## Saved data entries

++++++

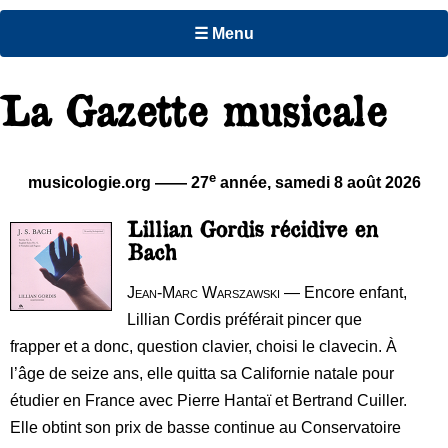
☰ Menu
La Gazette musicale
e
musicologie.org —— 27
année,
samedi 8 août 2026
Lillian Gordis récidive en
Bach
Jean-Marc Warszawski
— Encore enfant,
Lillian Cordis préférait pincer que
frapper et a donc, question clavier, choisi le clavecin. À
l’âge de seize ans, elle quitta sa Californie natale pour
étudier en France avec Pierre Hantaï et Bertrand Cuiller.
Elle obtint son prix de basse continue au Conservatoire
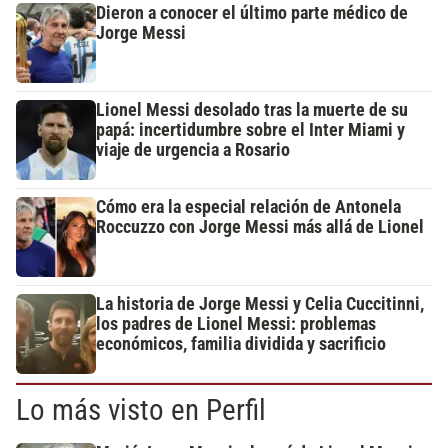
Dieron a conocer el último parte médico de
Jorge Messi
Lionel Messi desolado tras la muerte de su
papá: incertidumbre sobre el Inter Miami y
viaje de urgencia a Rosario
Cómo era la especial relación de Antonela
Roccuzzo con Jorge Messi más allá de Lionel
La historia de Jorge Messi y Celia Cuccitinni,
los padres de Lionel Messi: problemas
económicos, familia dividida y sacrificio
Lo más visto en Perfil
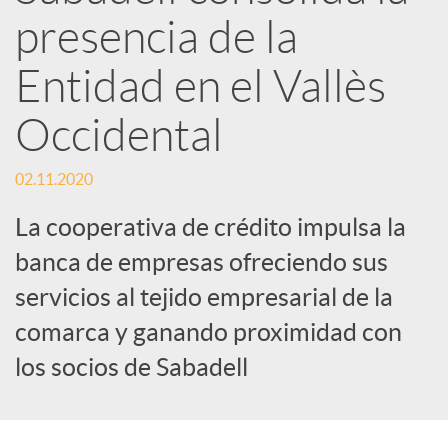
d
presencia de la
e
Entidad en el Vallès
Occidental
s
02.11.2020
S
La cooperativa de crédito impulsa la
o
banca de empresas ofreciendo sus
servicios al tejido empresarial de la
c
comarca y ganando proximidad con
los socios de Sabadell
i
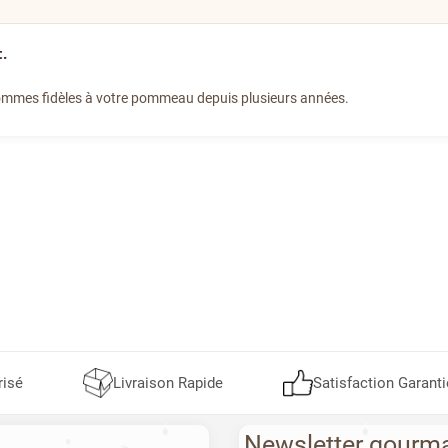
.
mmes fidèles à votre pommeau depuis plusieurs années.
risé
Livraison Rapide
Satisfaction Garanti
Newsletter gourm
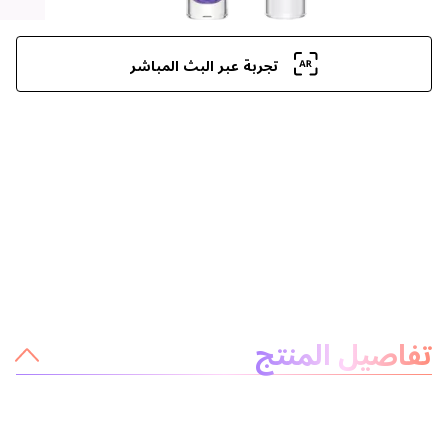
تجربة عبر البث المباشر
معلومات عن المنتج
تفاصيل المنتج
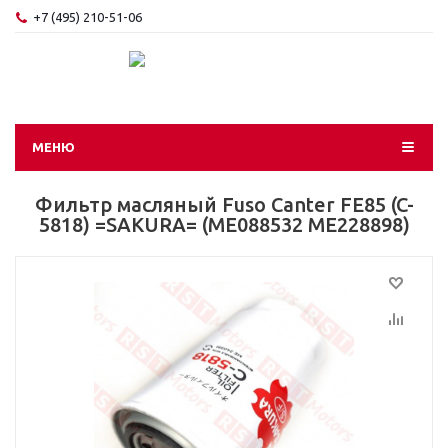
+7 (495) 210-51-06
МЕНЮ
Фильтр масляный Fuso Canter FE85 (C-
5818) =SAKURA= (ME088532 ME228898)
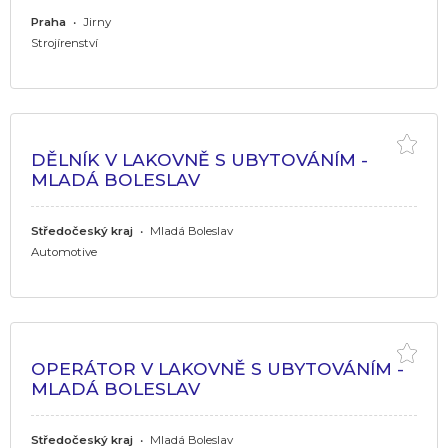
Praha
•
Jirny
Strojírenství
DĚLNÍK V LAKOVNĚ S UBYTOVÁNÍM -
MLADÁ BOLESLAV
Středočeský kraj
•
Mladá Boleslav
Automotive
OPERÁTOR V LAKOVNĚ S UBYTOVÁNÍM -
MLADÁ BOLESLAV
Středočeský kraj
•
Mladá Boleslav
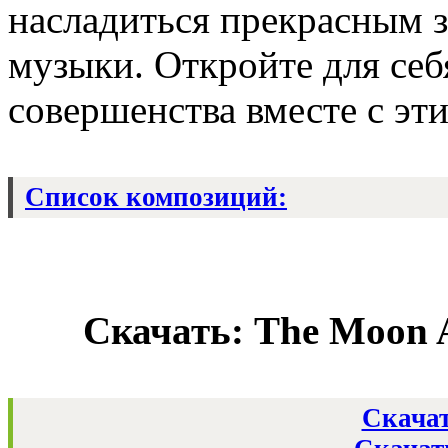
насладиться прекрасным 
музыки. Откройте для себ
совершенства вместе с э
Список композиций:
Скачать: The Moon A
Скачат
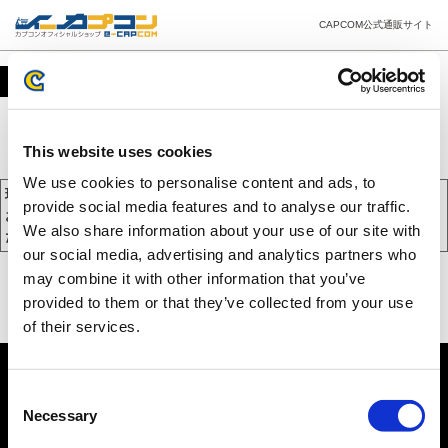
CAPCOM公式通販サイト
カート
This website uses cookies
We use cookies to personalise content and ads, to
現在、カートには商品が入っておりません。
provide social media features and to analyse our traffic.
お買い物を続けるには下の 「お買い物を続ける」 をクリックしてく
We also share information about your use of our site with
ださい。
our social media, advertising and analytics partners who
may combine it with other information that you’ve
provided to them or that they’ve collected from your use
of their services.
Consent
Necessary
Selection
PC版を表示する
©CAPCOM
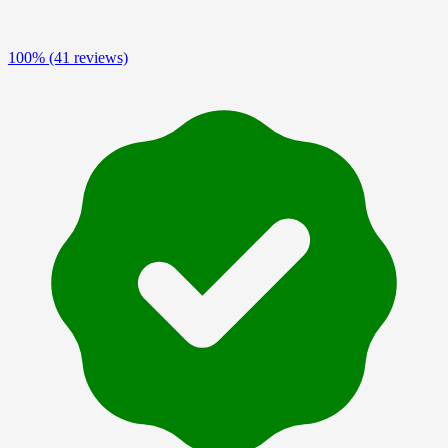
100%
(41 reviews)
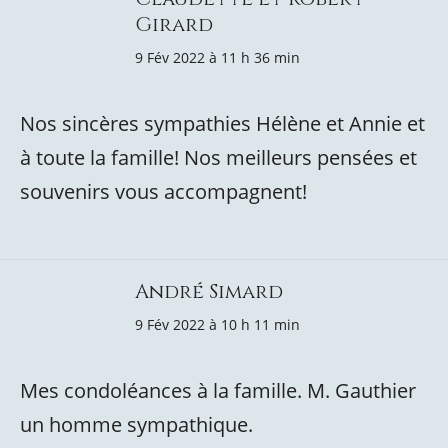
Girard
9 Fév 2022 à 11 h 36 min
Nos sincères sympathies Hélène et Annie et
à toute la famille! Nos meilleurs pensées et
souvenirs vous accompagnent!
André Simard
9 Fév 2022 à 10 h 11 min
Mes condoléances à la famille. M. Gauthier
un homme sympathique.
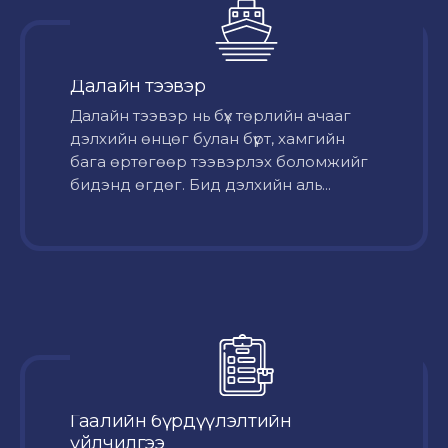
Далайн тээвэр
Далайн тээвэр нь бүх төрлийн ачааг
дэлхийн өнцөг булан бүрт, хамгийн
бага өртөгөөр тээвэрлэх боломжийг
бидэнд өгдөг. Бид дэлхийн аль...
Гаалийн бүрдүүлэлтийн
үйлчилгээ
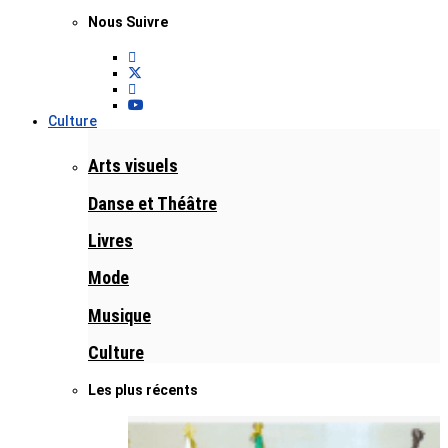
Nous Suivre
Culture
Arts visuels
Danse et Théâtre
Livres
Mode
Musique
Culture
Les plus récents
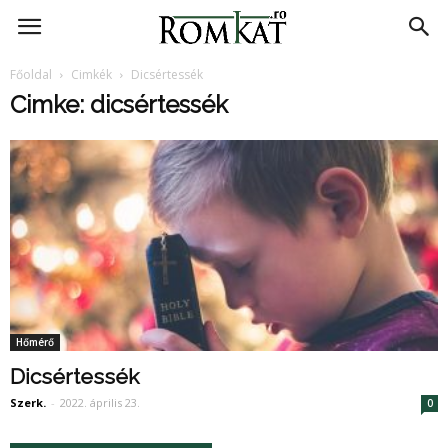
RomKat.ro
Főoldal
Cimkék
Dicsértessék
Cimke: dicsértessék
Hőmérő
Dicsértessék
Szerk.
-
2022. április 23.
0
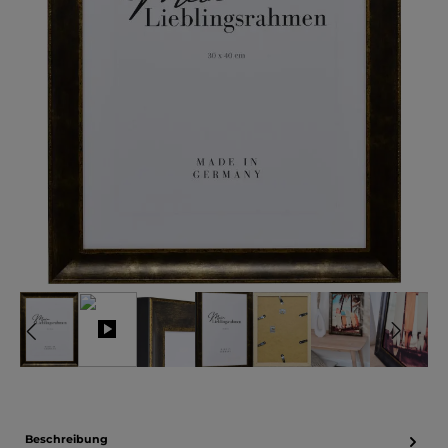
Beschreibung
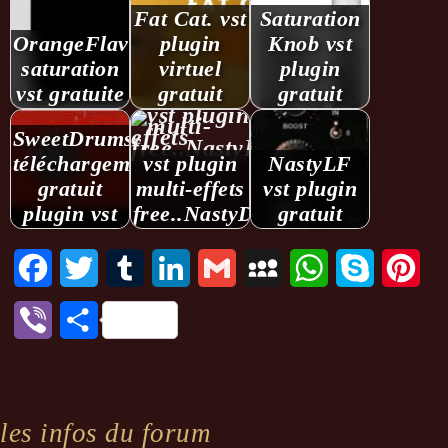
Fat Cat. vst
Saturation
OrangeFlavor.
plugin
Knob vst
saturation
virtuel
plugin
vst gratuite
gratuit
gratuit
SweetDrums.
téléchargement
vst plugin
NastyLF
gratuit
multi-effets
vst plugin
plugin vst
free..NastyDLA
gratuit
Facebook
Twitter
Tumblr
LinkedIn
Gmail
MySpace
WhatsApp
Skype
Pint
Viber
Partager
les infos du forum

++++++

Apart from the pictures, every line above must be printed exactly.

☰ Menu
La Gazette musicale
e
musicologie.org —— 27
année,
samedi 8 août 2026
Lillian Gordis récidive en
Bach
Jean-Marc Warszawski
— Encore enfant,
Lillian Cordis préférait pincer que
frapper et a donc, question clavier, choisi le clavecin. À
l’âge de seize ans, elle quitta sa Californie natale pour
étudier en France avec Pierre Hantaï et Bertrand Cuiller.
Elle obtint son prix de basse continue au Conservatoire
Dieron a conocer el último parte médico de
Jorge Messi
Lionel Messi desolado tras la muerte de su
papá: incertidumbre sobre el Inter Miami y
viaje de urgencia a Rosario
Cómo era la especial relación de Antonela
Roccuzzo con Jorge Messi más allá de Lionel
La historia de Jorge Messi y Celia Cuccitinni,
los padres de Lionel Messi: problemas
económicos, familia dividida y sacrificio
Lo más visto en Perfil
d
presencia de la
e
Entidad en el Vallès
Occidental
s
02.11.2020
S
La cooperativa de crédito impulsa la
o
banca de empresas ofreciendo sus
servicios al tejido empresarial de la
c
comarca y ganando proximidad con
los socios de Sabadell
i
.
mmes fidèles à votre pommeau depuis plusieurs années.
risé
Livraison Rapide
Satisfaction Garanti
Newsletter gourm
تجربة عبر البث المباشر
معلومات عن المنتج
تفاصيل المنتج
+7 (495) 210-51-06
МЕНЮ
Фильтр масляный Fuso Canter FE85 (C-
5818) =SAKURA= (ME088532 ME228898)
Praha
•
Jirny
Strojírenství
DĚLNÍK V LAKOVNĚ S UBYTOVÁNÍM -
MLADÁ BOLESLAV
Středočeský kraj
•
Mladá Boleslav
Automotive
OPERÁTOR V LAKOVNĚ S UBYTOVÁNÍM -
MLADÁ BOLESLAV
Středočeský kraj
•
Mladá Boleslav
насладиться прекрасным 
музыки. Откройте для себ
совершенства вместе с э
Список композиций:
Скачать: The Moon A
Скачат
CAPCOM公式通販サイト
カート
This website uses cookies
We use cookies to personalise content and ads, to
現在、カートには商品が入っておりません。
provide social media features and to analyse our traffic.
お買い物を続けるには下の 「お買い物を続ける」 をクリックしてく
We also share information about your use of our site with
ださい。
our social media, advertising and analytics partners who
may combine it with other information that you’ve
provided to them or that they’ve collected from your use
of their services.
Consent
Necessary
Selection
PC版を表示する
©CAPCOM
100%
(41 reviews)
Girard
9 Fév 2022 à 11 h 36 min
Nos sincères sympathies Hélène et Annie et
à toute la famille! Nos meilleurs pensées et
souvenirs vous accompagnent!
André Simard
9 Fév 2022 à 10 h 11 min
Mes condoléances à la famille. M. Gauthier
un homme sympathique.
Далайн тээвэр
Далайн тээвэр нь бүх төрлийн ачааг
дэлхийн өнцөг булан бүрт, хамгийн
бага өртөгөөр тээвэрлэх боломжийг
бидэнд өгдөг. Бид дэлхийн аль...
Гаалийн бүрдүүлэлтийн
үйлчилгээ
Nous Suivre
Culture
Arts visuels
Danse et Théâtre
Livres
Mode
Musique
Culture
Les plus récents
RomKat.ro
Főoldal
Cimkék
Dicsértessék
Cimke: dicsértessék
Hőmérő
Dicsértessék
Szerk.
-
2022. április 23.
0
Beschreibung
Fat Cat. vst
Saturation
OrangeFlavor.
plugin
Knob vst
saturation
virtuel
plugin
vst gratuite
gratuit
gratuit
SweetDrums.
téléchargement
vst plugin
NastyLF
gratuit
multi-effets
vst plugin
plugin vst
free..NastyDLA
gratuit
Facebook
Twitter
Tumblr
LinkedIn
Gmail
MySpace
WhatsApp
Skype
Pint
Viber
Partager
les infos du forum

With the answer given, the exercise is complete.